Multiple-imputation estimates                   Imputations       =          5
Logistic regression                             Number of obs     =        154
                                                Average RVI       =     0.0298
                                                Largest FMI       =     0.1046
DF adjustment:   Large sample                   DF:     min       =     398.79
                                                        avg       =  18,342.11
                                                        max       =  48,184.53
Model F test:       Equal FMI                   F(   5,13096.8)   =       3.76
Within VCE type:          OIM                   Prob > F          =     0.0021

attack Coefficient Std. err. t P>|t| [95% conf. interval]
smokes 1.258327 .3629043 3.47 0.001 .5470296 1.969624
bmi .1143867 .0468168 2.44 0.015 .0223481 .2064253
age .0358312 .0155562 2.30 0.021 .0053394 .066323
female -.0827343 .4231973 -0.20 0.845 -.9123378 .7468693
hsgrad .1919585 .4065251 0.47 0.637 -.604842 .9887591
_cons -5.780003 1.683405 -3.43 0.001 -9.084615 -2.47539

It is only necessary to use mi import ice if you already have multiple imputations created by ice.


References

Carlin, J. B., J. C. Galati, and P. Royston. 2008.
A new framework for managing and analyzing multiply imputed data in Stata. Stata Journal 8: 49–67.
Royston, P. 2005.
Multiple imputation of missing values: Update of ice. Stata Journal 5: 527–536.
Royston, P. 2007.
Multiple imputation of missing values: Further update of ice, with an emphasis on interval censoring. Stata Journal 7: 445–464.
Royston, P. 2009.
Multiple imputation of missing values: Further update of ice, with an emphasis on categorical variables. Stata Journal 9: 466–477.
Royston, P., J. B. Carlin, and I. R. White. 2009.
Multiple imputation of missing values: New features for mim.

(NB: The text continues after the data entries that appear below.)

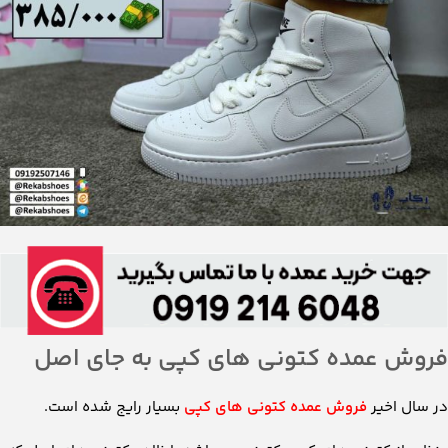
فروش عمده کتونی های کپی به جای اصل
در سال اخیر
فروش عمده کتونی های کپی
بسیار رایج شده است.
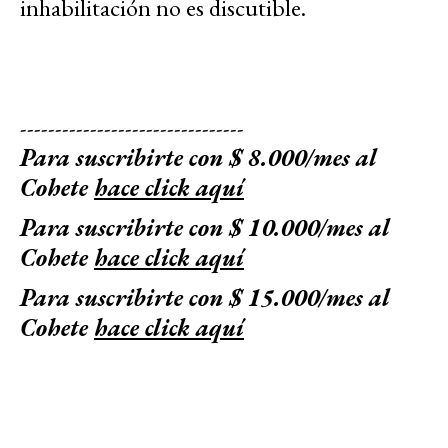
inhabilitación no es discutible.
--------------------------------
Para suscribirte con $ 8.000/mes al
Cohete
hace click aquí
Para suscribirte con $ 10.000/mes al
Cohete
hace click aquí
Para suscribirte con $ 15.000/mes al
Cohete
hace click aquí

Stata Journal 9: 252–264.
Rubin, D. B. 1987.
Multiple Imputation for Nonresponse in Surveys. New York: Wiley.
Schafer, J. L. 1997.
Analysis of Incomplete Multivariate Data. Boca Raton, FL: Chapman & Hall/CRC.
StataCorp. 2023.
Stata 18 Multiple-Imputation Reference Manual. College Station, TX: Stata Press.
van Buuren, S., H. C. Boshuizen, and D. L. Knook. 1999.
Multiple imputation of missing blood pressure covariates in survival analysis. Statistics in Medicine 18: 681–694.